*To-do item a*
Set down the passage of the issue about pretraining subgraphs below, from "Questions about pretraining" to "benefit of this?", word for word.

*Exercise text*
Questions about pretraining subgraphs
Kqiii opened this issue · comments
Hi,
May I ask some questions about the pretraining subgraphs?
-
Why do you apply a (** 0.75 ) operation to the individual node degrees? What is the benefit of this?
GCC/gcc/datasets/graph_dataset.py
Line 86 in 20398aa
-
Here the "replace" option is set to True.
GCC/gcc/datasets/graph_dataset.py
Line 89 in 20398aa
I believe it is likely that some nodes would be sampled twice or more times, which might harm the contrastive training process. For example, if node v is sampled twice, then it would have two query-key pairs: (g_1, g_2) and (g_3, g_4) for v. In contrastive training (g_1, g_2) is regarded as a positive sample, while (g_1, g_3) is considered as negative, though all the four subgraphs, i.e., g_1 to g_4 are sampled from the ego-graph of node v. Would it be better if set this option to False? Or did I misunderstand anything about the contrastive training process? -
Why there is a max(self.rw_hops, ....) operation? What is the disadvantage of just using the preset self.rw_hops for each of the nodes? Moreover, why is there also a (** 0.75) operation?
GCC/gcc/datasets/graph_dataset.py
Line 113 in 20398aa
Thank you very much!

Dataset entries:

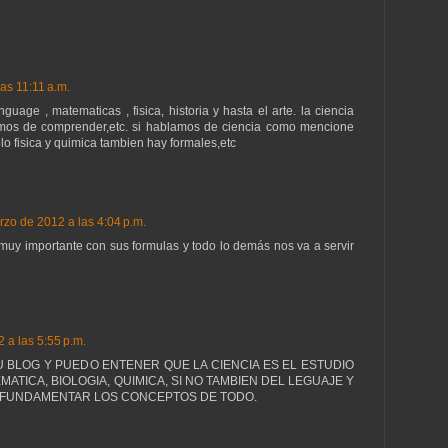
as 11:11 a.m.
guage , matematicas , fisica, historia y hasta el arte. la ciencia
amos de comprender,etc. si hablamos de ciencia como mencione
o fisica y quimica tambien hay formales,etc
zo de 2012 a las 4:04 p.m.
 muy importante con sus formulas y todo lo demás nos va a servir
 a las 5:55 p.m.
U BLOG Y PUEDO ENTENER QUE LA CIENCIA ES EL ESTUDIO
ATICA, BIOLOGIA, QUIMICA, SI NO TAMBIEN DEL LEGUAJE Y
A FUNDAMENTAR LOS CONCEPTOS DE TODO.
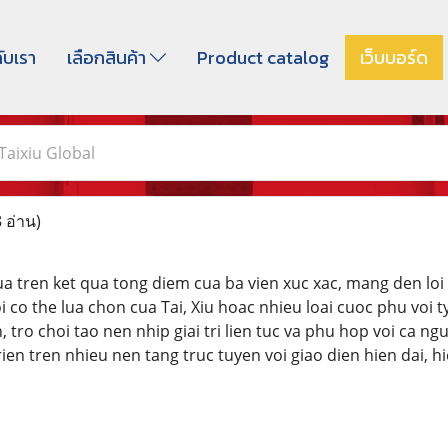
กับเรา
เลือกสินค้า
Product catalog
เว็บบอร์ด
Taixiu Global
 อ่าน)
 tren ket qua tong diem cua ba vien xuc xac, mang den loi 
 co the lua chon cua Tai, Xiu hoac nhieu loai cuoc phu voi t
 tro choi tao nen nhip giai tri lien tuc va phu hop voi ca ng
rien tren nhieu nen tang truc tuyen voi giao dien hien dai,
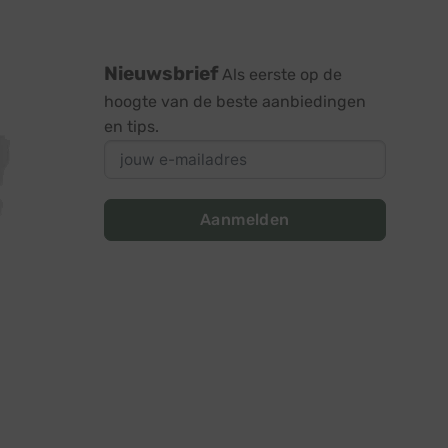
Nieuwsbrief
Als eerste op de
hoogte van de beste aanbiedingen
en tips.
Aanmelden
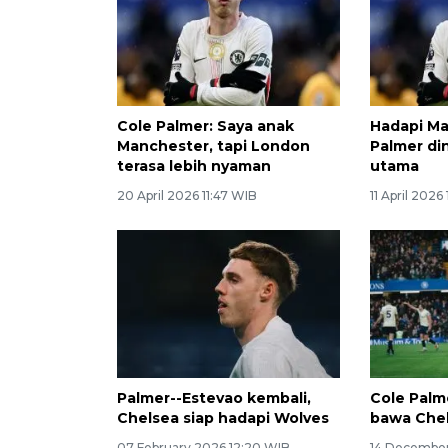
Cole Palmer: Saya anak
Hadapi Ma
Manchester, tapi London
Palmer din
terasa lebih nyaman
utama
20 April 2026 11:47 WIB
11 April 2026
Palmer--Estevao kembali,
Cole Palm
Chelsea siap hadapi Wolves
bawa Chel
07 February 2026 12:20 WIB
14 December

---

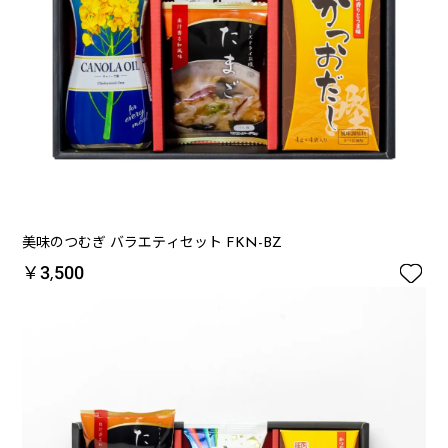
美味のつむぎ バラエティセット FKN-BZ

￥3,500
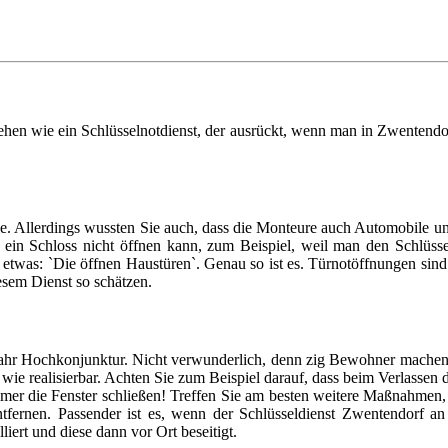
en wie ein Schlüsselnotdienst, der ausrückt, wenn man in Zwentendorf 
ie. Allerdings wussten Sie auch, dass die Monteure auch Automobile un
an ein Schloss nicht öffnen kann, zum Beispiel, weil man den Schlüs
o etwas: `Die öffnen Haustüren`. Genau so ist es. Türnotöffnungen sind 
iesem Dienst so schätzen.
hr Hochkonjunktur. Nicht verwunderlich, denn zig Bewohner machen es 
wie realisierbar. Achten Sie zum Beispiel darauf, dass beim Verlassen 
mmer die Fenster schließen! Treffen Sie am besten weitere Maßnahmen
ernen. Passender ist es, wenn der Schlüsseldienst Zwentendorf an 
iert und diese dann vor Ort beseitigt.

*To-do item b*
Extract from the records above the lines running from the line with "美味のつむぎ バラエティセット FKN-BZ" to the line with "iert und diese dann vor Ort beseitigt.", both included, and leave the pictures out.

*Exercise answer a*
Questions about pretraining subgraphs
Kqiii opened this issue · comments
Hi,
May I ask some questions about the pretraining subgraphs?
-
Why do you apply a (** 0.75 ) operation to the individual node degrees? What is the benefit of this?

*Exercise answer b*
美味のつむぎ バラエティセット FKN-BZ

￥3,500
en wie ein Schlüsselnotdienst, der ausrückt, wenn man in Zwentendorf 
ie. Allerdings wussten Sie auch, dass die Monteure auch Automobile un
an ein Schloss nicht öffnen kann, zum Beispiel, weil man den Schlüs
o etwas: `Die öffnen Haustüren`. Genau so ist es. Türnotöffnungen sind 
iesem Dienst so schätzen.
hr Hochkonjunktur. Nicht verwunderlich, denn zig Bewohner machen es 
wie realisierbar. Achten Sie zum Beispiel darauf, dass beim Verlassen 
mmer die Fenster schließen! Treffen Sie am besten weitere Maßnahmen
ernen. Passender ist es, wenn der Schlüsseldienst Zwentendorf an 
iert und diese dann vor Ort beseitigt.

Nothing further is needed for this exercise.